Kayleigh doesn’t have a healthy relationship with her family or in her love life. I believe I’m her only friend. When she does this, I feel like she’s disrespecting me. I have talked to her about it, but she never apologizes. She gets defensive and says it’s “just her opinion, it shouldn’t matter and I shouldn’t stay mad.”

I have told Kayleigh things in confidence, but she’s thrown them in my face, which made me feel insecure and small. I no longer talk to her about these issues because sometimes she brings it up with a jab. I can’t be friends with someone who acts this way. I have stopped talking to her, but now I’m having a hard time not feeling guilty. Advice? — FRIENDLESS IN MISSOURI

DEAR FRIENDLESS: Why would you continue to confide in someone who might use the information to make you feel bad? Backing away from a relationship like that is healthy. I have said before that not all friendships last forever, and this appears to be one of them. Kayleigh’s refusal to apologize if you tell her she has made you feel disrespected indicates she doesn’t care about the effect her comment had on you. Quit flogging yourself and get on with your life.

DEAR ABBY: Some friends of ours agreed to housesit for my wife and me recently while we were on a weeklong cruise. They live in a small condo. We have a large house in a golf course community, so they welcomed the opportunity. To show our appreciation, we gave them a $200 gift card to use at the golf course (they are golfers).

When we returned, we learned they had invited four of their family members to spend several nights at our house, and used our bedroom and my office as sleeping quarters. It was apparent the guests had departed shortly before our return because there were piles of wet towels in the laundry room, and our beds still had their slept-in linens.

_Task list_:
[a] Transcribe the stretch of the advice column from "When we returned, we" through "their slept-in linens." word for word.
[b] In the advice column, what did the couple give their housesitting friends to show appreciation?

_Provided material_:
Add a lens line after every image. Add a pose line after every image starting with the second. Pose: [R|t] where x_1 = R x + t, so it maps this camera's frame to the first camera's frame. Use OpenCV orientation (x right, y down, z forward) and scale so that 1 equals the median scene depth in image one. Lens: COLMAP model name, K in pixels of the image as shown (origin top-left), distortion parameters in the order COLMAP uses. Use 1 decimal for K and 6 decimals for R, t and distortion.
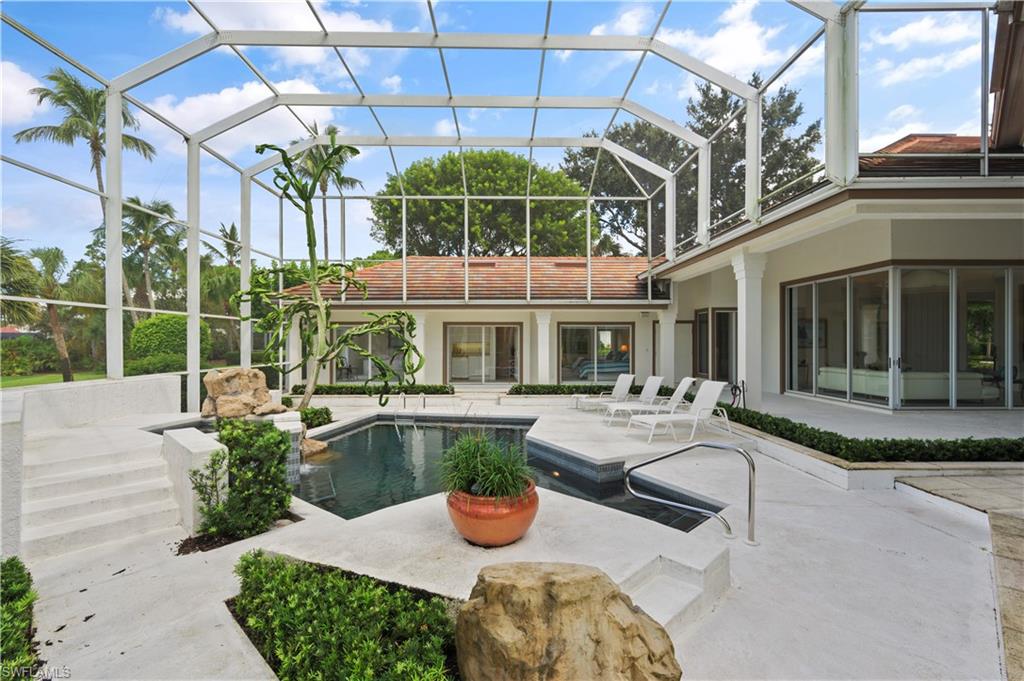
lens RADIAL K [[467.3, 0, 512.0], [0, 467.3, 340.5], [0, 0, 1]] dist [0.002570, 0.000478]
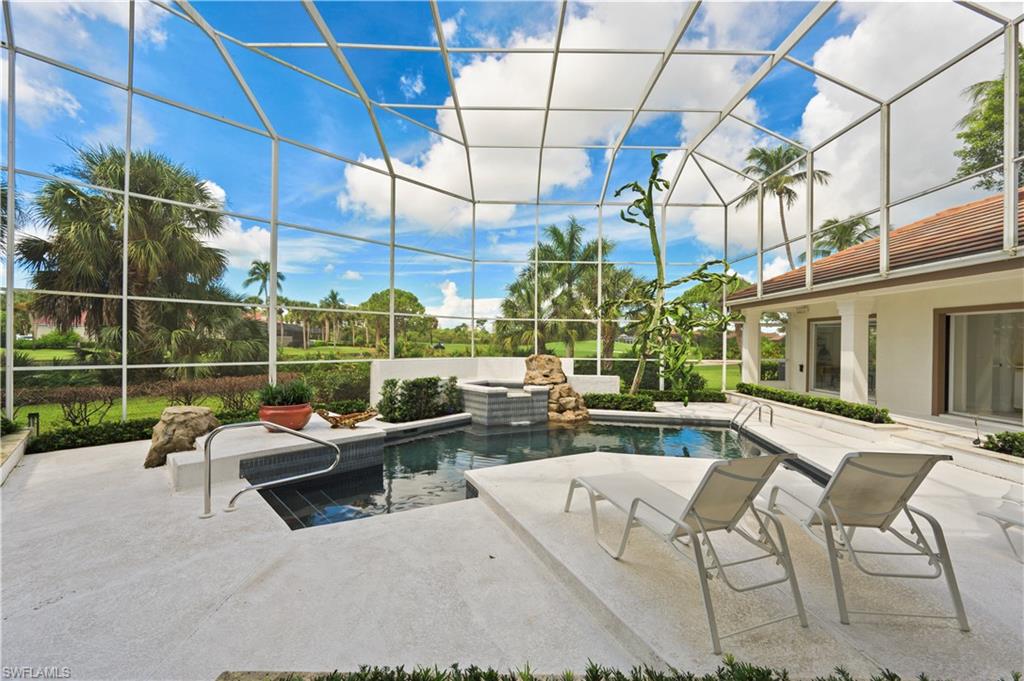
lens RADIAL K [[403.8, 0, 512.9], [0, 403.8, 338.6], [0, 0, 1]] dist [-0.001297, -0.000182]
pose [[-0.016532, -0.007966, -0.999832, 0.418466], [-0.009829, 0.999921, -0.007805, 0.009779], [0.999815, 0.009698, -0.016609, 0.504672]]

* * *

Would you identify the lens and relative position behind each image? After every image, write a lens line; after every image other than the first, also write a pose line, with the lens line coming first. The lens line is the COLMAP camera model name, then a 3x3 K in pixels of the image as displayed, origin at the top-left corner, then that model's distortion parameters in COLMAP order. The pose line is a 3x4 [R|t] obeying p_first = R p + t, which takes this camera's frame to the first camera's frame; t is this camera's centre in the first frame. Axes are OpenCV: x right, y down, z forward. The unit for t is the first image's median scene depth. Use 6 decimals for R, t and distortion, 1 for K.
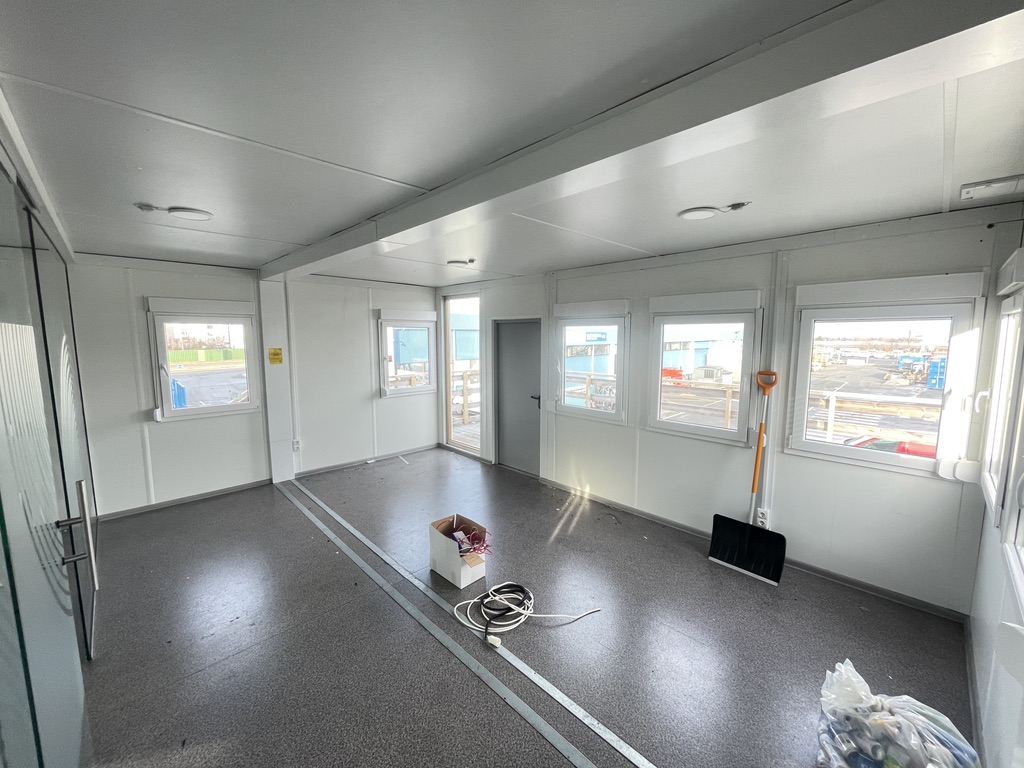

_Answers to the exercises_:
[a]
When we returned, we learned they had invited four of their family members to spend several nights at our house, and used our bedroom and my office as sleeping quarters. It was apparent the guests had departed shortly before our return because there were piles of wet towels in the laundry room, and our beds still had their slept-in linens.

[b] A $200 gift card to use at the golf course.